Supt. Kingman 25 Years Head of Brockton Water Department
Superintendent Horace Kingman, who has been at the head of the Brockton, Mass., water department for 25 years, in his annual report includes some interesting statistics as to the water works of 1892 compared with the water works of 1917. They are:
When Mr. Kingman took charge the Avon Reservoir was pumping 272,344,946 gallons a year, with an average daily consumption of 746,173 gallons. This year the total pumped is 1,116,228,614 gallons, or an average daily consumption of 3,058,160 gallons. A population of 24,000 was supplied in 1892 and the Brockton water system is now supplying 75,970 persons in Brockton, Whitman, East Bridgewater, Eastondale, West Bridgewater, Hanson and Pembroke. The system. has 126.57 miles of mains now, against 43.74 miles in 1892. “I know of no city,” said Mr. Kingman, “that has made any better progress than Brockton, and certainly we have now as good and pure water as any city in the East in particular, and I don’t think any city has any better than the Silver Lake supply.” Two of the greatest improvements have been built in Mr. Kingman’s time—a large 24-inch main and the Silver Lake supply and distributing arteries.

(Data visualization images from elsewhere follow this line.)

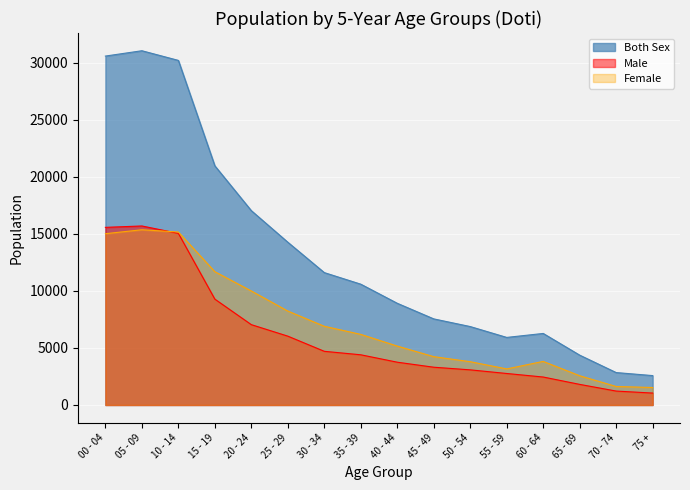

Rank the series by their maximum value, from highest to lowest.

Both Sex, Male, Female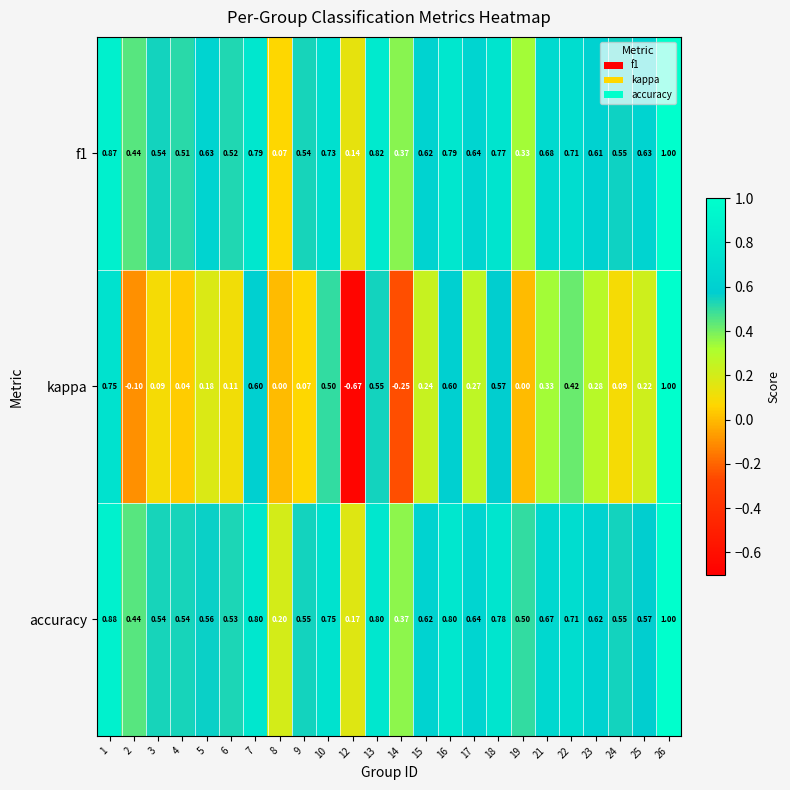

Is the value of kappa at 4 greater than the value of accuracy at 24?

No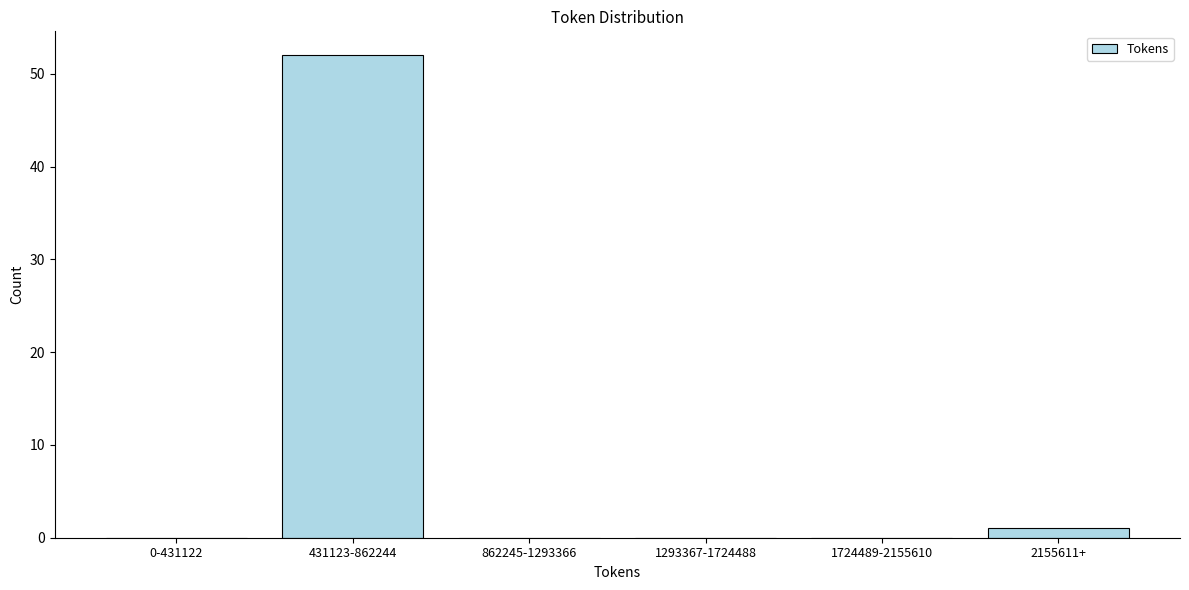

Reading left to right, list all the values displayed in this chart.

0-431122=0	431123-862244=52	862245-1293366=0	1293367-1724488=0	1724489-2155610=0	2155611+=1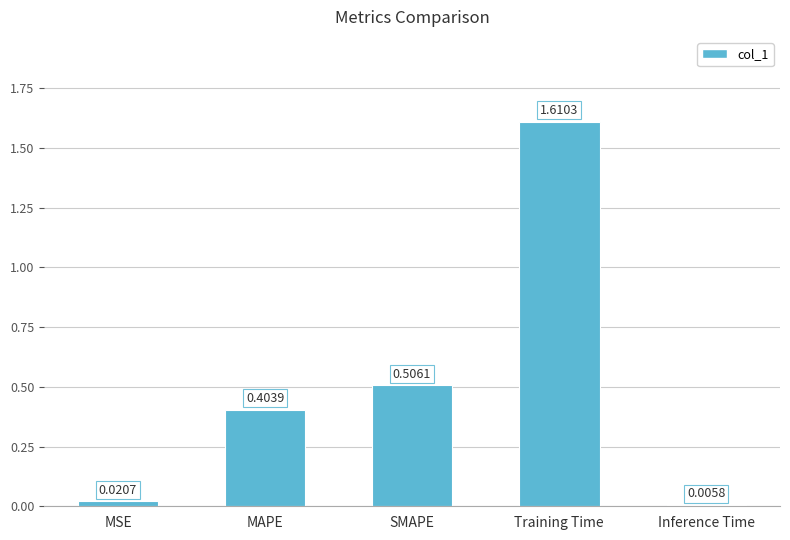

At which label is the value closest to 0?

Inference Time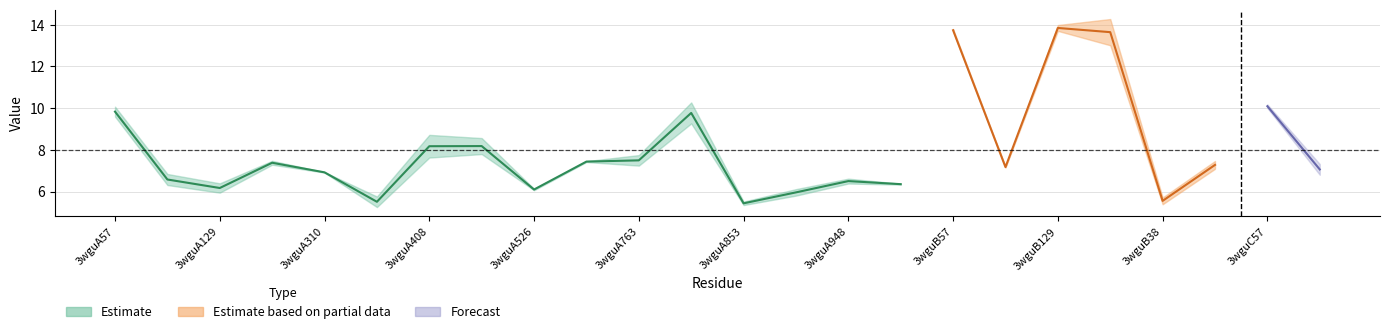

Which category has the highest value across all series?

3wguA57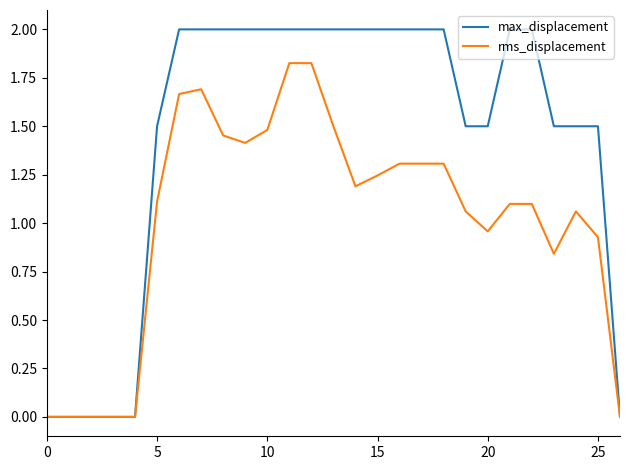

Which series has the largest total across all categories?

max_displacement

New Brunswick, N. J., has the best supply of water in its history. A recent analysis of the filtered water was made bv the chemists of the firm of Johnson & Johnson, and it was found to be highly satisfactory. The state department of health also made an analysis and reported that the filtered water of New Brunswick is all that could be expected. The filtering plant at the reservoir is very well equipped. Every modem device is installed in the big plant to assure a copious supply of drinking water under ample pressure, from which pollution and disease germs, bad tastes and odors have been removed.